The Tenth Circuit enforces the identical rule under Fed. R. Civ. P. 56 in Beaird v. Seagate Tech., Inc., 145 F.3d 1159, 1164 (10th Cir. 1998). And in Knowlton v. Shaw, 791 F. Supp. 2d 220, 228 (D. Me. 2011), the Court explained that summary judgment rules do not "allow the movant to add new facts at this late stage":
"[B]oth efficiency, and fairness to one's adversary, militate in favor of requiring a movant's opening brief [to serve as] a conclusive statement of its position."
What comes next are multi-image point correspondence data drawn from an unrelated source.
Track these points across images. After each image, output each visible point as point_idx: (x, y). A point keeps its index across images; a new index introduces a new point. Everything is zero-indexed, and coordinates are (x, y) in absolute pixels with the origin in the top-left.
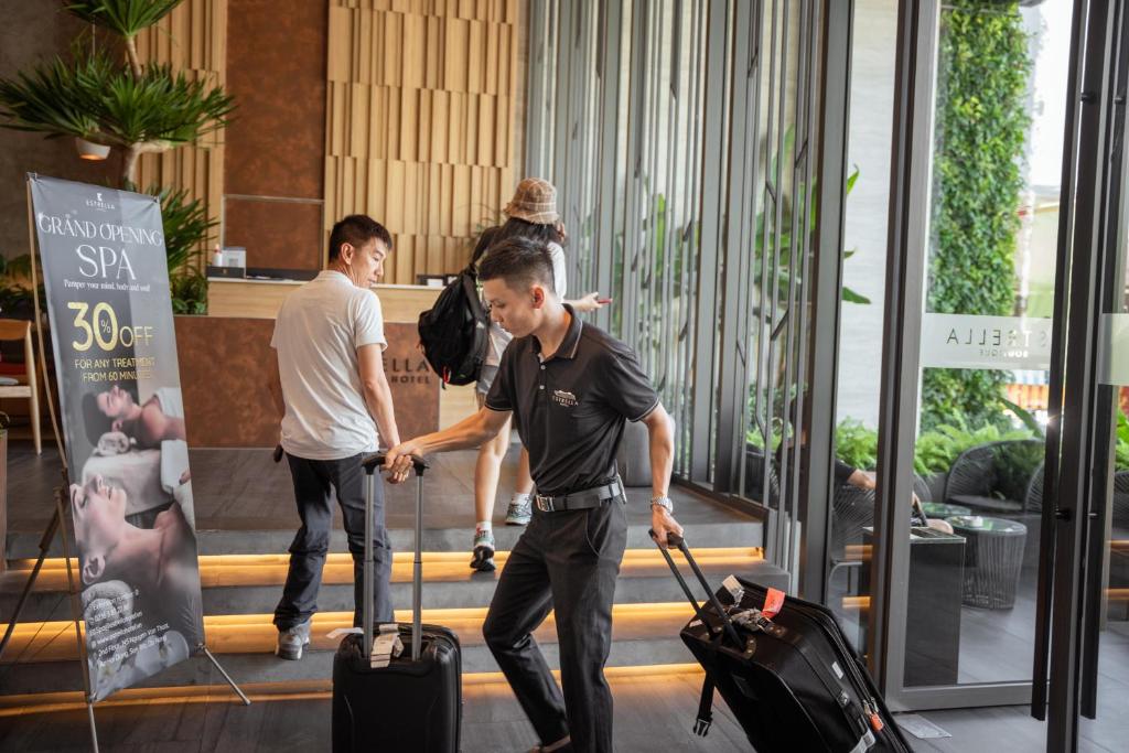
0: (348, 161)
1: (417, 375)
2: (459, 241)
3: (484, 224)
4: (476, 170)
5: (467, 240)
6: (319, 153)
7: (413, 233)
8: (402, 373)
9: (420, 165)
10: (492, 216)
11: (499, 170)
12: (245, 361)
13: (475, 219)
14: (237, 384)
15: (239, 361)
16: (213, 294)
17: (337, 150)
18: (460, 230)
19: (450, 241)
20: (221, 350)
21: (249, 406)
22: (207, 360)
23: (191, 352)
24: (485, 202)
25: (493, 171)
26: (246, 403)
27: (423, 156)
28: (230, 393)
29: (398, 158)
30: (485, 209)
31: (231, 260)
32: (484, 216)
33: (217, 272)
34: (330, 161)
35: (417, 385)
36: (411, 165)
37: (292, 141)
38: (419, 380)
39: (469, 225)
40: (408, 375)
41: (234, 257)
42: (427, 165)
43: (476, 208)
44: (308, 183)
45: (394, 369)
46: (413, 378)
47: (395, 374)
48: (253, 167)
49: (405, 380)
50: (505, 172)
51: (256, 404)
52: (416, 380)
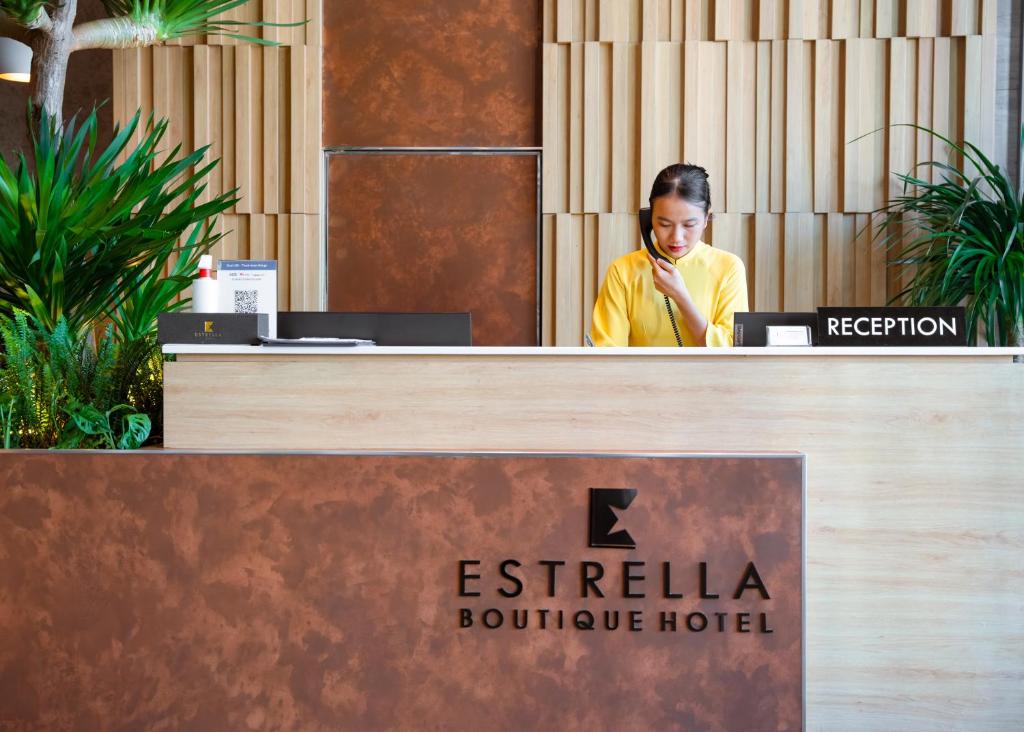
0: (594, 51)
1: (732, 608)
2: (861, 221)
3: (923, 174)
4: (901, 48)
5: (879, 219)
6: (528, 42)
7: (751, 210)
8: (688, 605)
9: (763, 47)
10: (941, 156)
11: (961, 41)
12: (250, 573)
13: (900, 165)
14: (232, 636)
15: (234, 572)
16: (176, 390)
17: (568, 29)
18: (862, 196)
19: (837, 222)
20: (189, 543)
21: (263, 700)
22: (154, 569)
23: (110, 549)
24: (923, 122)
25: (944, 45)
26: (254, 690)
27: (769, 26)
28: (212, 661)
29: (711, 36)
30: (923, 136)
31: (240, 295)
32: (923, 157)
33: (193, 327)
34: (552, 55)
35: (736, 638)
36: (741, 50)
37: (470, 17)
38: (740, 621)
39: (885, 183)
40: (708, 609)
41: (243, 286)
42: (778, 45)
43: (900, 138)
44: (505, 112)
45: (667, 594)
46: (720, 617)
47: (669, 606)
48: (385, 84)
49: (697, 623)
50: (973, 45)
51: (284, 694)
52: (730, 625)
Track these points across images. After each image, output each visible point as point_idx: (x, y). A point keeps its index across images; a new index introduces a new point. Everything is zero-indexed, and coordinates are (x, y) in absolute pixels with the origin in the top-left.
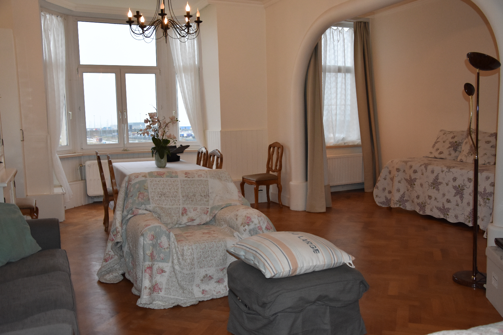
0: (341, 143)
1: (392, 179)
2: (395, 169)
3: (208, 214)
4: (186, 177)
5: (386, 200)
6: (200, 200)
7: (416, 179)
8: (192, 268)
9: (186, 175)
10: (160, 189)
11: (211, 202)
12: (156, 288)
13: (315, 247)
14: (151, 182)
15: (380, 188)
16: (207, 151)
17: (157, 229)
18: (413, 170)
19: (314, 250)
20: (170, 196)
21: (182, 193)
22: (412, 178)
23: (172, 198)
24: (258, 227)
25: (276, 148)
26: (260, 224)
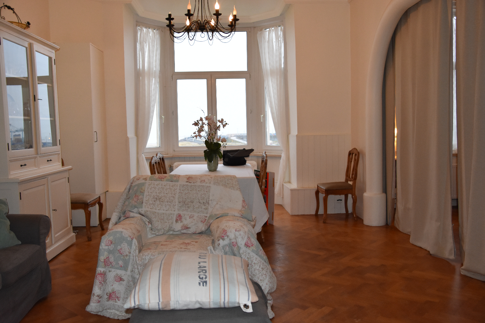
3: (205, 223)
4: (187, 182)
6: (198, 207)
9: (188, 179)
10: (156, 193)
11: (210, 210)
12: (113, 296)
13: (206, 278)
14: (149, 185)
17: (118, 235)
19: (200, 282)
20: (166, 201)
21: (179, 198)
23: (167, 204)
24: (233, 242)
25: (354, 155)
26: (236, 239)
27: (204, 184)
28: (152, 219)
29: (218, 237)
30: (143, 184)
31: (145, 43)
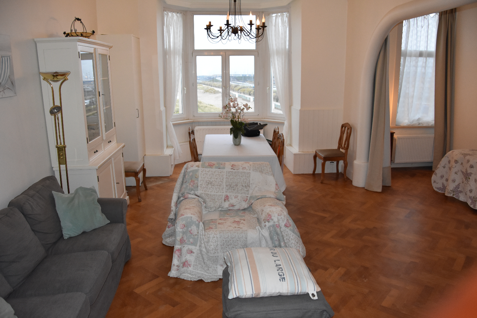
0: (416, 123)
1: (450, 169)
2: (454, 160)
3: (247, 202)
4: (232, 169)
5: (443, 186)
6: (241, 190)
7: (471, 173)
8: (215, 253)
9: (232, 167)
10: (208, 178)
11: (251, 191)
12: (186, 264)
13: (284, 275)
14: (202, 171)
15: (439, 175)
16: (278, 132)
17: (188, 219)
18: (470, 165)
19: (280, 278)
20: (216, 185)
21: (226, 182)
22: (468, 172)
23: (217, 187)
24: (276, 225)
25: (346, 128)
26: (278, 222)
27: (245, 171)
28: (206, 200)
29: (264, 220)
30: (197, 171)
31: (171, 26)
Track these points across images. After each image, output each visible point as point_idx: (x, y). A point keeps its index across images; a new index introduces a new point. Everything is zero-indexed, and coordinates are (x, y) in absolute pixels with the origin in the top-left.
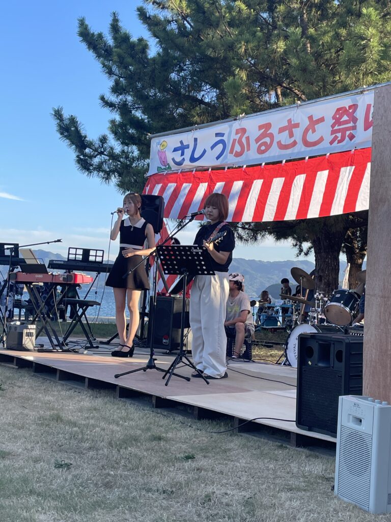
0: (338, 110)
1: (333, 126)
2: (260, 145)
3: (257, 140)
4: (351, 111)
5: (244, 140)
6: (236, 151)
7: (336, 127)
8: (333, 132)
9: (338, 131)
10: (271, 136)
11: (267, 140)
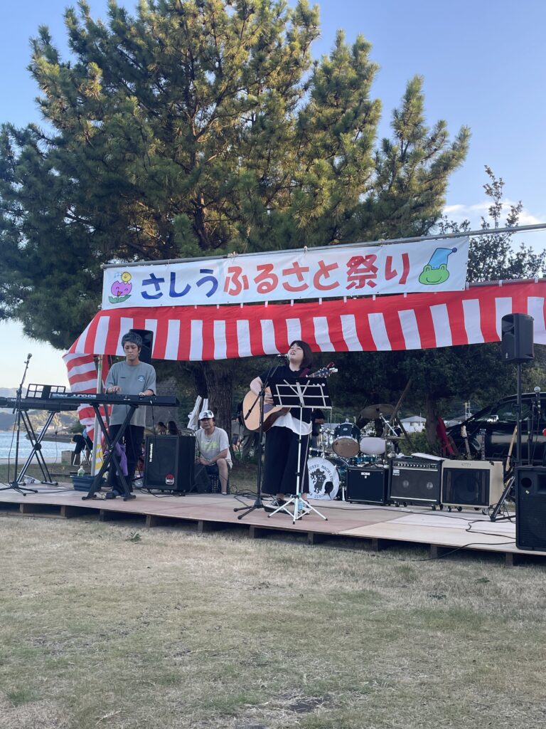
0: (353, 259)
1: (349, 273)
2: (261, 284)
3: (257, 280)
4: (368, 260)
5: (240, 279)
6: (231, 290)
7: (353, 275)
8: (350, 279)
9: (356, 278)
10: (275, 278)
11: (270, 281)
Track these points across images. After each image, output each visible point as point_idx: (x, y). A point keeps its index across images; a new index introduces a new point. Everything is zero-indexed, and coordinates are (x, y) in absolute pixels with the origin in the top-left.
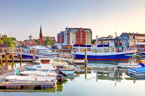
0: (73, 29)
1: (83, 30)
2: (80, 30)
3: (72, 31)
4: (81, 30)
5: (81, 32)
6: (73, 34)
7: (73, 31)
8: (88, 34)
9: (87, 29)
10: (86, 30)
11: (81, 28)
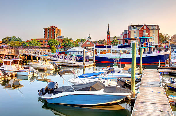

Finally, the Panel's rule creates serious practical difficulties for trial courts and litigants. Uncodified motions to strike evidentiary submissions at the summary‑judgment stage are committed to judicial discretion. Conditioning preservation of a Wallman/Amada objection on a non‑movant's success in obtaining such discretionary relief shifts the burden of enforcing Rule 56's structure from the offending party to the party that has already been disadvantaged by the reply‑only submission. This Court should clarify that the prohibition on reply‑brief ambush is a limitation on what may support summary judgment in the first place—not a privilege forfeited by failing to pursue a discretionary motion.
In appellate practice, rules that operate this way tend to function as traps for unrepresented or resource‑constrained litigants rather than as neutral case‑management tools.